Standardized Reporting

Summary: Organizations should establish standardized processes and templates for informing different stakeholders about the development process and product design of AI systems.

Type of pattern: Governance pattern

Type of objective: Trustworthiness

Target users: Management teams

Impacted stakeholders: Employees, AI users, AI impacted subjects, AI consumers

Lifecycle stages: All stages

Relevant AI ethics principles: Human, societal and environmental wellbeing, human-centered values, fairness, privacy protection and security, reliability and safety, transparency and explainability, contestability, accountability

Mapping to AI regulations/standards: EU AI Act, ISO/IEC 42001:2023 Standard.

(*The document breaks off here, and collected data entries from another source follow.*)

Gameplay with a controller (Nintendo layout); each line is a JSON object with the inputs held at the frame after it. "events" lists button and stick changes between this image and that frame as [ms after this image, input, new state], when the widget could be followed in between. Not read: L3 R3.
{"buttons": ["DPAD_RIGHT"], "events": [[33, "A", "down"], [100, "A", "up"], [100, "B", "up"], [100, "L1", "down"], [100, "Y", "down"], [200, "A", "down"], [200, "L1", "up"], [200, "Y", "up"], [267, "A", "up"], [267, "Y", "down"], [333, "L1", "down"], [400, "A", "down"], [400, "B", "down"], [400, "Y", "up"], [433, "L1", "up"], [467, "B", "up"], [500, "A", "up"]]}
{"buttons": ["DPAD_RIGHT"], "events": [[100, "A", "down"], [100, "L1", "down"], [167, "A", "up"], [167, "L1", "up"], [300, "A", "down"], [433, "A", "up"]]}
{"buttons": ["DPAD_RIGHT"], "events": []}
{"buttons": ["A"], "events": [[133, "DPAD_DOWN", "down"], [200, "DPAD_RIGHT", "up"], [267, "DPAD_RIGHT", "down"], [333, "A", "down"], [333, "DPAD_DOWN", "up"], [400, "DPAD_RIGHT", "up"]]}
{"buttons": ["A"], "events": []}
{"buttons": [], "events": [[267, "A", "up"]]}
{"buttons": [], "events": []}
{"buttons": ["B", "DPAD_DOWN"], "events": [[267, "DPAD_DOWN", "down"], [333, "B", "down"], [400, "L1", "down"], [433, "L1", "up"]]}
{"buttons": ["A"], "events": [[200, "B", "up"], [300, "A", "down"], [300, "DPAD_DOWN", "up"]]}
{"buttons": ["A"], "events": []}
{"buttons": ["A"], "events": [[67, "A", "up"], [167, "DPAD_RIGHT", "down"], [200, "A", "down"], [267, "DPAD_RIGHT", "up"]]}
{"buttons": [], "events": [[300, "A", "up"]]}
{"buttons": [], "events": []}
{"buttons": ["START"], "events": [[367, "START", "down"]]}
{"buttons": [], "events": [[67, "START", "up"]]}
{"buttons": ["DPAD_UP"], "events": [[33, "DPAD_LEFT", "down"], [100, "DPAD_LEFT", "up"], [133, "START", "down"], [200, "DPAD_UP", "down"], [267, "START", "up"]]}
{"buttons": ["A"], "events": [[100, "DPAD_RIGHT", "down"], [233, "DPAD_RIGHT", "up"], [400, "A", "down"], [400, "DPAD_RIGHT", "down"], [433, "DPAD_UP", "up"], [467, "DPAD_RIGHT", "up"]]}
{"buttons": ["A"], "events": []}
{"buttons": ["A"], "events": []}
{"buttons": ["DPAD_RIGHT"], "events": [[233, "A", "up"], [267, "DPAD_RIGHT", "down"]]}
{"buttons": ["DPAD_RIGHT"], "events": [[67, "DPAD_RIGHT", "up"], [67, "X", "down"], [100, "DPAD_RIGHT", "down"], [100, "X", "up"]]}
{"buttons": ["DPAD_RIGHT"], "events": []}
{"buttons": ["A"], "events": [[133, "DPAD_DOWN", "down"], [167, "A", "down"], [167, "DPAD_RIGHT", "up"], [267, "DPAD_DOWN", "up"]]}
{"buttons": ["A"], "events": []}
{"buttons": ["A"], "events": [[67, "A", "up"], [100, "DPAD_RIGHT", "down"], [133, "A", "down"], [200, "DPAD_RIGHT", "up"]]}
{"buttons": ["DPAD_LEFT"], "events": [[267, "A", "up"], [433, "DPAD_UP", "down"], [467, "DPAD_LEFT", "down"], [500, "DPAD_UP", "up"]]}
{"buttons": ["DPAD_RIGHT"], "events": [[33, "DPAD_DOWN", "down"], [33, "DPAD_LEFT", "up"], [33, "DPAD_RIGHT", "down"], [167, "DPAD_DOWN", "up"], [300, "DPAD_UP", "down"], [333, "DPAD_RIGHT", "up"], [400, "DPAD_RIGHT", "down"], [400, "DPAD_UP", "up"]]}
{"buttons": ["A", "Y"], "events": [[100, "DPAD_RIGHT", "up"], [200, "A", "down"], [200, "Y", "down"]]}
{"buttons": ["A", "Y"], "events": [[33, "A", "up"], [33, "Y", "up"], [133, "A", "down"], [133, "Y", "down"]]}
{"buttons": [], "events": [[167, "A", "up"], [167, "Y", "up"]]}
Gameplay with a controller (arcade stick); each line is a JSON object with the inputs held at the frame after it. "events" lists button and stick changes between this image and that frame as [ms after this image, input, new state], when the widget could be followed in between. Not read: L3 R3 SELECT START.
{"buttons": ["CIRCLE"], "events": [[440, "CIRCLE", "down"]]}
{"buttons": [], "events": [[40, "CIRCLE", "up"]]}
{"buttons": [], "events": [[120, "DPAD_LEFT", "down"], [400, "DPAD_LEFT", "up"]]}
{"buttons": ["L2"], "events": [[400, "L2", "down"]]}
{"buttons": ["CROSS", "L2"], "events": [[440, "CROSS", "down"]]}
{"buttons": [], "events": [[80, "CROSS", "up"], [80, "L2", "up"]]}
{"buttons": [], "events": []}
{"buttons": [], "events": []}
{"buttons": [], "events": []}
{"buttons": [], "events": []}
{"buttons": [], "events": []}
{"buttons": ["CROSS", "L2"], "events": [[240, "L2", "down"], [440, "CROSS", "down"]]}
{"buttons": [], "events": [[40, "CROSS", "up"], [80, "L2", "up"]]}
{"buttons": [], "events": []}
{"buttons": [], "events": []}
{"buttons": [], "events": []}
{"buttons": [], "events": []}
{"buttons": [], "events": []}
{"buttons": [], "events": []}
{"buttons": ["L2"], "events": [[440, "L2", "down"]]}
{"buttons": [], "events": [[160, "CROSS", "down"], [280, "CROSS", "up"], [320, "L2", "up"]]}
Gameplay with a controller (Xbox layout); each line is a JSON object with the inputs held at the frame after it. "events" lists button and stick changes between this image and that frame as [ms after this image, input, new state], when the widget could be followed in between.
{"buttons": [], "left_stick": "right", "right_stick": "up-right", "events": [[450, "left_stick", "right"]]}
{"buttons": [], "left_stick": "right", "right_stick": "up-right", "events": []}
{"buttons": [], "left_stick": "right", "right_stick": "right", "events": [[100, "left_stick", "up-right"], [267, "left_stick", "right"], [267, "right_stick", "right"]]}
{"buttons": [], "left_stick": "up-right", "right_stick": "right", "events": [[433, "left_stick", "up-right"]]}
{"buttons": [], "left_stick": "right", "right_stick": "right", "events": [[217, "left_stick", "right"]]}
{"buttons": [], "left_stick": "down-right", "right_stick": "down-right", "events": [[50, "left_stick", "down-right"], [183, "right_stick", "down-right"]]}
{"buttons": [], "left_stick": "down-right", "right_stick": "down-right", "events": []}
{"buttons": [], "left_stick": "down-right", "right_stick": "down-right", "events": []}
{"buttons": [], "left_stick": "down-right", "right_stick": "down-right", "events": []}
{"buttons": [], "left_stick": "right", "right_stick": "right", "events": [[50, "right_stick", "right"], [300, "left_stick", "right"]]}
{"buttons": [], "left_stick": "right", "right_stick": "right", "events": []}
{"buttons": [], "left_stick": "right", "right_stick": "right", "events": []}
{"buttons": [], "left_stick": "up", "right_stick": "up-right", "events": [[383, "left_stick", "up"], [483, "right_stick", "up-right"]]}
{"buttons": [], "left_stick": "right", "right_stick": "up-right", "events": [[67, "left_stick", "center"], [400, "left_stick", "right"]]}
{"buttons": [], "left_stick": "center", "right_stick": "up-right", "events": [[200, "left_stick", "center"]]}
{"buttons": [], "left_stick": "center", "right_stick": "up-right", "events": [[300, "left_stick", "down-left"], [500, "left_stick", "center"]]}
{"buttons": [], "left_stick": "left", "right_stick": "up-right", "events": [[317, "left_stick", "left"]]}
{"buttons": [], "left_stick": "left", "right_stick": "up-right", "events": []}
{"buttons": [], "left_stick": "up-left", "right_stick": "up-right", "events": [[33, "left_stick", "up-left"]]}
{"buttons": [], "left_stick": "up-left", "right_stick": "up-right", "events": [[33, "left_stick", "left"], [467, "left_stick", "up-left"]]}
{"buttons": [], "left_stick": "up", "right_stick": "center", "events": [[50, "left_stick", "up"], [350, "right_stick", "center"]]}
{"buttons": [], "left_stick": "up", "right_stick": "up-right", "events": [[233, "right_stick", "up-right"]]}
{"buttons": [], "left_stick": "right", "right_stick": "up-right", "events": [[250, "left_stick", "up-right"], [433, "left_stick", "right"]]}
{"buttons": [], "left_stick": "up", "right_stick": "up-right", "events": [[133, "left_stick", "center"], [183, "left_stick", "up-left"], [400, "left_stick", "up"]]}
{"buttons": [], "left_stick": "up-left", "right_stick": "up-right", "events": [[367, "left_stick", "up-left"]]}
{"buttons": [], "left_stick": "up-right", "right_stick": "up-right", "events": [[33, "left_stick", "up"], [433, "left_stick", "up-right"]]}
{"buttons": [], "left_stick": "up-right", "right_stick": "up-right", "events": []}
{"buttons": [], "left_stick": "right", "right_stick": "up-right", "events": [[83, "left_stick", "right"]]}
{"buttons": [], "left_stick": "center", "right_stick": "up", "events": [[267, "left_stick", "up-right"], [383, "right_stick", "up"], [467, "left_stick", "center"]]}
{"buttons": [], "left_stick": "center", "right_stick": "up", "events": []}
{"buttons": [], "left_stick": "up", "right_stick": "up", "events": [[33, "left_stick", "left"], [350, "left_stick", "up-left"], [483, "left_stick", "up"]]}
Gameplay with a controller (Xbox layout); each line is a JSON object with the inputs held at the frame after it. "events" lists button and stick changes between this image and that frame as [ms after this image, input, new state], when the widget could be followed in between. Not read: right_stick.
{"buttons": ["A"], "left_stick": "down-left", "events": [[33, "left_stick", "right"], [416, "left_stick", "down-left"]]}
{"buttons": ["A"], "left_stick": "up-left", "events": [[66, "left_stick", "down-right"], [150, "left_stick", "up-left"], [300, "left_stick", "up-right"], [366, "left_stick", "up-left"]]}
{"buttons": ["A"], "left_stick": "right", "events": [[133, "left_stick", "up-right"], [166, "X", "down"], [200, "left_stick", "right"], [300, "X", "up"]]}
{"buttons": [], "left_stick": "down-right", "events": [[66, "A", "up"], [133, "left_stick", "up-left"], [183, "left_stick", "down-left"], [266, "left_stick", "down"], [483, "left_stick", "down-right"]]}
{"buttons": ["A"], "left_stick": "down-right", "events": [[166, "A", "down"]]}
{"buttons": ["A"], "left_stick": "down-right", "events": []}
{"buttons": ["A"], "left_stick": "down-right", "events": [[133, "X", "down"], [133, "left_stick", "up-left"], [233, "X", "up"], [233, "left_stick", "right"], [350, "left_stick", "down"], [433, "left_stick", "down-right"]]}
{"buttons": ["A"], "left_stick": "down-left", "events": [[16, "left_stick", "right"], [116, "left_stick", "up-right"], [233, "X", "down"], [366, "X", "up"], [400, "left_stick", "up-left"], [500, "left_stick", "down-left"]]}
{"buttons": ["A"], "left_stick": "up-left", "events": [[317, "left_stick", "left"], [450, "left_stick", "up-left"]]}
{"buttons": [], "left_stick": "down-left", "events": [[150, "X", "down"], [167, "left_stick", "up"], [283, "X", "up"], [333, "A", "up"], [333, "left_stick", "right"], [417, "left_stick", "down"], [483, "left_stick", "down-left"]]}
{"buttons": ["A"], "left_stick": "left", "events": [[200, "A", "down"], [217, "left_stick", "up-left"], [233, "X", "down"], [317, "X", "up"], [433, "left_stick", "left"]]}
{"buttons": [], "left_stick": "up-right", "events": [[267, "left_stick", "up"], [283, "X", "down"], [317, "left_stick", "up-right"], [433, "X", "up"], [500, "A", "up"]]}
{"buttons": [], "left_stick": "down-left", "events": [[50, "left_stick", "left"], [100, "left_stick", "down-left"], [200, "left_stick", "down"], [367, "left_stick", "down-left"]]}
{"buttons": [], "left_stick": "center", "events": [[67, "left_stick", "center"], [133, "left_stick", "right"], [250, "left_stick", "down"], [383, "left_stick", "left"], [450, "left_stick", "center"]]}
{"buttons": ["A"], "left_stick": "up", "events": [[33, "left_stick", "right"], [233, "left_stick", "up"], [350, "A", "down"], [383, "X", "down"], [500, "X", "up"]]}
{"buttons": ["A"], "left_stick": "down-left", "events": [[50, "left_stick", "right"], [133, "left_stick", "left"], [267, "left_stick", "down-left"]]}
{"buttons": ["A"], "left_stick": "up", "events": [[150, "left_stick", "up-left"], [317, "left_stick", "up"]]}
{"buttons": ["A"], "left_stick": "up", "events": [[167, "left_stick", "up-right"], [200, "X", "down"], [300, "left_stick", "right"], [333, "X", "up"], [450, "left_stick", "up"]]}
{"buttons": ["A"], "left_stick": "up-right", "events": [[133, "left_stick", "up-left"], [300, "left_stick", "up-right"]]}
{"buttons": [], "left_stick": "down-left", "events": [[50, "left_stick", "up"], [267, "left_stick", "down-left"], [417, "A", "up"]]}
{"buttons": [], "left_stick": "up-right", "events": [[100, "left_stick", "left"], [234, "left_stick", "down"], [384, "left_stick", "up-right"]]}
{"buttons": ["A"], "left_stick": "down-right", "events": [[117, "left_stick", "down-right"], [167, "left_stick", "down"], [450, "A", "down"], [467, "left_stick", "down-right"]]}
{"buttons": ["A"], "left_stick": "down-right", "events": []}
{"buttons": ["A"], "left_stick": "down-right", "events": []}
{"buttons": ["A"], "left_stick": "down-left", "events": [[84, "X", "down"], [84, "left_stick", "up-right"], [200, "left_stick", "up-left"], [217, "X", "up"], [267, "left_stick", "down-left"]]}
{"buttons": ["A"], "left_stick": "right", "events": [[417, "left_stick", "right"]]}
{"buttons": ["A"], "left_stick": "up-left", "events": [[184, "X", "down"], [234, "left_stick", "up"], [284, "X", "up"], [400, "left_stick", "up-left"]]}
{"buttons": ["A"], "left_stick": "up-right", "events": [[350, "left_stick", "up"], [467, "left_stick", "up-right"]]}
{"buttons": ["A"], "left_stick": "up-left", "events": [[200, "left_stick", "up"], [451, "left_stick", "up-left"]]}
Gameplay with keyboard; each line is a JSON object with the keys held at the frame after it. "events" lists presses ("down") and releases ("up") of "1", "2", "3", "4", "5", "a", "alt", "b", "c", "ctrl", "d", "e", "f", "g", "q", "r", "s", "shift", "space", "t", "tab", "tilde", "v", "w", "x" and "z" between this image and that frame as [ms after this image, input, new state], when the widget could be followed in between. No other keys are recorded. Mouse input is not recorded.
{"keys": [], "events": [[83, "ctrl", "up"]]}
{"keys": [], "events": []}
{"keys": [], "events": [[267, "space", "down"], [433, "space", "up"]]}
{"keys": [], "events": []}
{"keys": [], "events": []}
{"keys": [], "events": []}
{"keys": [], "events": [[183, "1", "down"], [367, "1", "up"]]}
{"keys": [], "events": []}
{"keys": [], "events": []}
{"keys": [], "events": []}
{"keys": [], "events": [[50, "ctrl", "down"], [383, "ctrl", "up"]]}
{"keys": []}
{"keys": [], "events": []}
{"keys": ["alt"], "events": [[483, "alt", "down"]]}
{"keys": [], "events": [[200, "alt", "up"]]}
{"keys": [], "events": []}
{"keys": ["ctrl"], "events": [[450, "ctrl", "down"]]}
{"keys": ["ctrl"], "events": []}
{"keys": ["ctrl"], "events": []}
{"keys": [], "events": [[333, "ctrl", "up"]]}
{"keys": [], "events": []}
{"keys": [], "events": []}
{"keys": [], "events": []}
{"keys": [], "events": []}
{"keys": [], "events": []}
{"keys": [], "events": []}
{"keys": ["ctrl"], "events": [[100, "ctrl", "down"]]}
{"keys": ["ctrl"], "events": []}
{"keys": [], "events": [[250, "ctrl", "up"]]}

Context: AI is a high-stakes technology that requires careful oversight to manage RAI risks and build public trust in AI. Trust is a fundamental element for the widespread adoption of AI applications across various domains. Ensuring that all stakeholders are informed about the development and use of AI systems is crucial to increase trust.

Problem: How can organizations proactively accept the oversight from governments and the public?

Solution: Organizations can establish standardized processes and templates for informing stakeholders (such as RAI governors, AI users, and consumers) about the development process and product design of AI systems. RAI laws and regulations may require such reporting to ensure the transparency and explainability of AI systems. AI product providers may be required to file with the governments for impact assessment when launching new AI products and to inform users when AI is being used to interact with them and explain the purposes and design of AI systems.


  • Consistency: Standardized reporting ensures all the reports follow a uniform format and structure, making it easier for stakeholders to navigate and understand the information.
  • Regulatory compliance: In some regions, standardized reporting is required to meet legal and regulatory compliance requirements.


  • Cost: Standardized reporting can be resource-intensive and may incur additional cost to meet the disclosure requirements.
  • Information overload: If there is too much information being reported, it may be difficult for stakeholders to understand and process all the reported information.

Related patterns:

  • RAI risk assessment: The results of RAI risk assessment can be an important part of standardized reporting.